La prima volta, ad inizio anni Duemila, mi era stata richiesta una nuova colonna sonora per un lavoro che è alla base di ogni film di fantascienza venuto dopo. Poi l'ho ripresa una prima volta e una seconda quando è venuta la pandemia e, chiuso in casa, ho sentito il bisogno di rimettere mano a quell'esperimento, di tornare indietro per guardare avanti».

Ovvero?
«Dopo la pandemia tutti gli interrogativi, attualissimi, postici da Lang quasi un secolo fa ci sono stati drammaticamente più chiari. Con la mia musica non dovevo fare altro che aiutare lo spettatore a vedere, a sentire, a immergersi in quell'affresco».

Per due ore e mezzo, in teatro, un film ed i suoi suoni, pur sintetici, digitali, tecnologici.
«Sì, ci sono anche percussioni acustiche, ma quel che più conta è che al centro di tutto c'è il concetto di tempo, di umanità, la riflessione su che cosa siamo, che cosa vogliamo/possiamo essere, sulle decisione da prendere».

«Metropolis» è spesso frettolosamente etichettato come un film sulla tecnologia che sfugge al controllo degli uomini, ma, in realtà, parla di uomini che usano la tecnologia nel peggiore dei modi.

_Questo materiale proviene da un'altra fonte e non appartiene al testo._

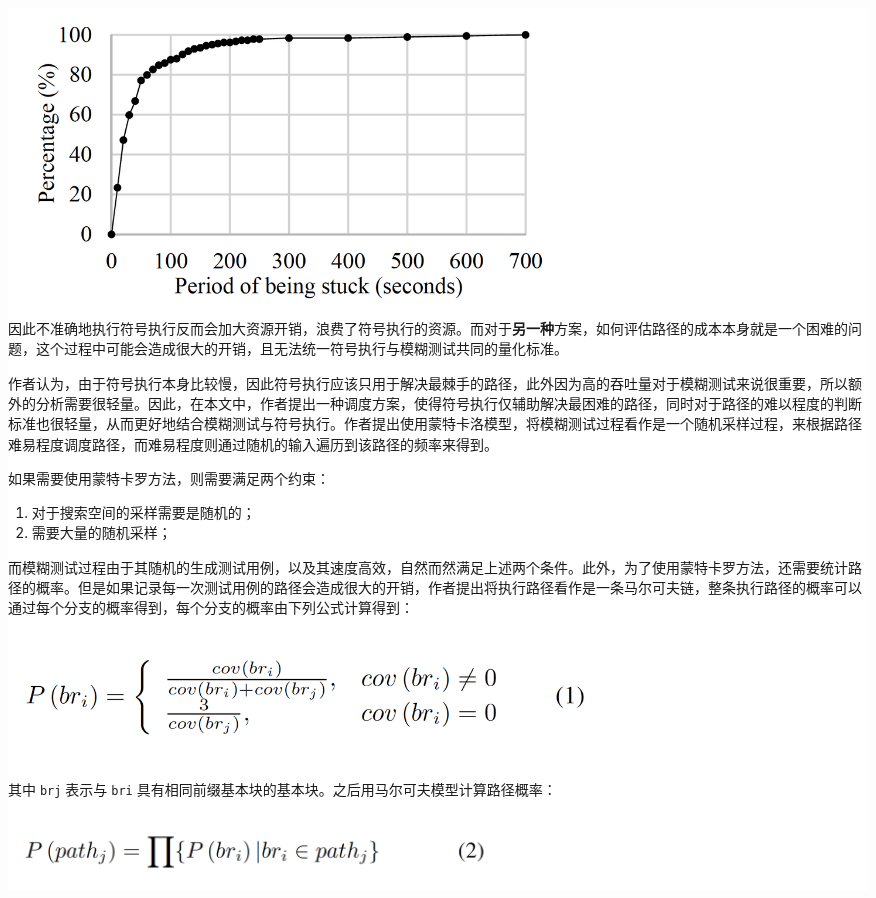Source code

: <img src="./img/digfuzz/stuck_period.png" width="600px">

因此不准确地执行符号执行反而会加大资源开销，浪费了符号执行的资源。而对于**另一种**方案，如何评估路径的成本本身就是一个困难的问题，这个过程中可能会造成很大的开销，且无法统一符号执行与模糊测试共同的量化标准。

作者认为，由于符号执行本身比较慢，因此符号执行应该只用于解决最棘手的路径，此外因为高的吞吐量对于模糊测试来说很重要，所以额外的分析需要很轻量。因此，在本文中，作者提出一种调度方案，使得符号执行仅辅助解决最困难的路径，同时对于路径的难以程度的判断标准也很轻量，从而更好地结合模糊测试与符号执行。作者提出使用蒙特卡洛模型，将模糊测试过程看作是一个随机采样过程，来根据路径难易程度调度路径，而难易程度则通过随机的输入遍历到该路径的频率来得到。

如果需要使用蒙特卡罗方法，则需要满足两个约束：

1. 对于搜索空间的采样需要是随机的；
2. 需要大量的随机采样；

而模糊测试过程由于其随机的生成测试用例，以及其速度高效，自然而然满足上述两个条件。此外，为了使用蒙特卡罗方法，还需要统计路径的概率。但是如果记录每一次测试用例的路径会造成很大的开销，作者提出将执行路径看作是一条马尔可夫链，整条执行路径的概率可以通过每个分支的概率得到，每个分支的概率由下列公式计算得到：

<img src="./img/digfuzz/branch_probabilities.png" width="600px">

其中 `brj` 表示与 `bri` 具有相同前缀基本块的基本块。之后用马尔可夫模型计算路径概率：

<img src="./img/digfuzz/markov_path.png" width="500px">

Sembra di sentire il dibattito sull'intelligenza artificiale.
«Proprio così. Il problema non è la tecnologia, ma l'uso della tecnologia, non sono le macchine, ma gli uomini che le comandano. Lang ci dice che dobbiamo stare attenti agli abusi di tecnologia. E rivedendo il film ci si accorge che i problemi dell'umanità non sono cambiati».

Da perfetta musica applicata, la sua colonna sonora rinuncia ai suoni techno che ha contributo a definire: che messaggio c'è dietro i suoni dilatati e inquietanti che ha composto, autentica musica contemporanea?
«L'unico messaggio possibile è anche l'unica risposta possibile alle domande che "Metropolis" pone: che fare? Come salvarsi? Tocca alle nuove generazioni decidere in che direzione vogliono andare, e come, e che prezzo sono disposte a pagare. Anche in Italia, soprattutto in Italia, dove c'è un nuovo governo che sembra voler guardare indietro».

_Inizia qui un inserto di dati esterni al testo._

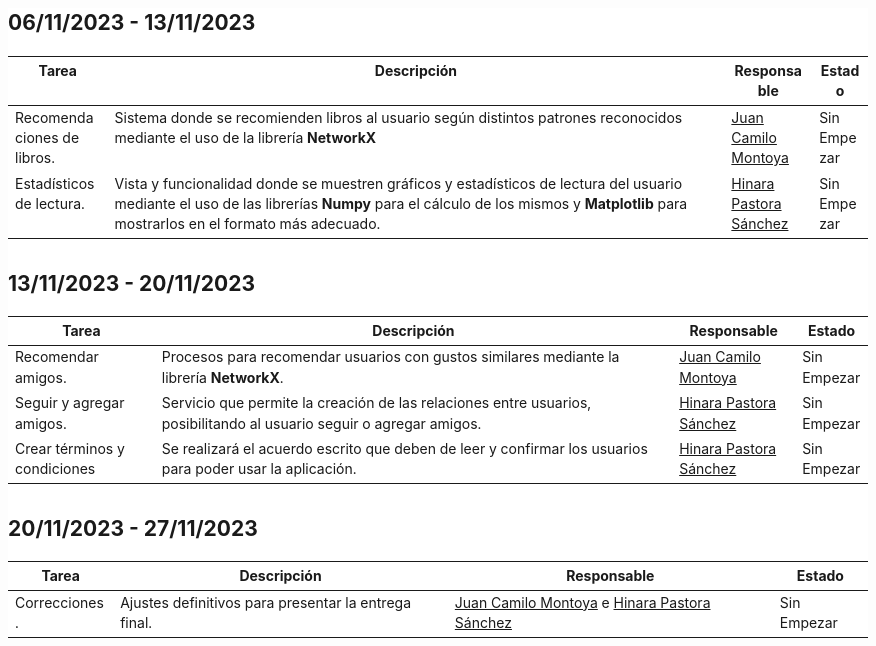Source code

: ## 06/11/2023 -  13/11/2023  
| Tarea |Descripción| Responsable | Estado |  
|--|--|--|--|
| Recomendaciones de libros. | Sistema donde se recomienden libros al usuario según distintos patrones reconocidos mediante el uso de la librería **NetworkX**| [Juan Camilo Montoya](https://github.com/jucamo0713) | Sin Empezar | 
| Estadísticos de lectura. |Vista y funcionalidad donde se muestren gráficos y estadísticos de lectura del usuario mediante el uso de las librerías **Numpy** para el cálculo de los mismos y **Matplotlib** para mostrarlos en el formato más adecuado.| [Hinara Pastora Sánchez](https://github.com/HinaraSM) | Sin Empezar |   
  
## 13/11/2023 -  20/11/2023  
| Tarea |Descripción| Responsable | Estado |  
|--|--|--|--|
|Recomendar amigos. | Procesos para recomendar usuarios con gustos similares mediante la librería **NetworkX**.| [Juan Camilo Montoya](https://github.com/jucamo0713) | Sin Empezar |  
| Seguir y agregar amigos. |Servicio que permite la creación de las relaciones entre usuarios, posibilitando al usuario seguir o agregar amigos. | [Hinara Pastora Sánchez](https://github.com/HinaraSM) | Sin Empezar | 
| Crear términos y condiciones |Se realizará el acuerdo escrito que deben de leer y confirmar los usuarios para poder usar la aplicación. | [Hinara Pastora Sánchez](https://github.com/HinaraSM) | Sin Empezar |  
## 20/11/2023 -  27/11/2023  
| Tarea |Descripción| Responsable | Estado |  
|--|--|--| --|
| Correcciones. |Ajustes definitivos para presentar la entrega final.| [Juan Camilo Montoya](https://github.com/jucamo0713) e [Hinara Pastora Sánchez](https://github.com/HinaraSM) | Sin Empezar |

Lei ha lavorato con un producer partenopeo, Giri, alias Giovanni Napoletano, stanotte protagonista dell'after show al Tools di piazza Bellini.
«Ho pubblicato sulla mia etichetta, la Axis, il suo primo album, “Autochtis”, come ho pubblicato Raffaele Attanasio: con Rafio abbiamo trafficato insieme per un paio di anni, presto potrebbe uscirne un suo nuovo lavoro. Lui è interessante perché indica una mia direzione precisa: lavorare con artisti che possono suonare, lanciare ponti tra le macchine, gli altri musicisti e la gente».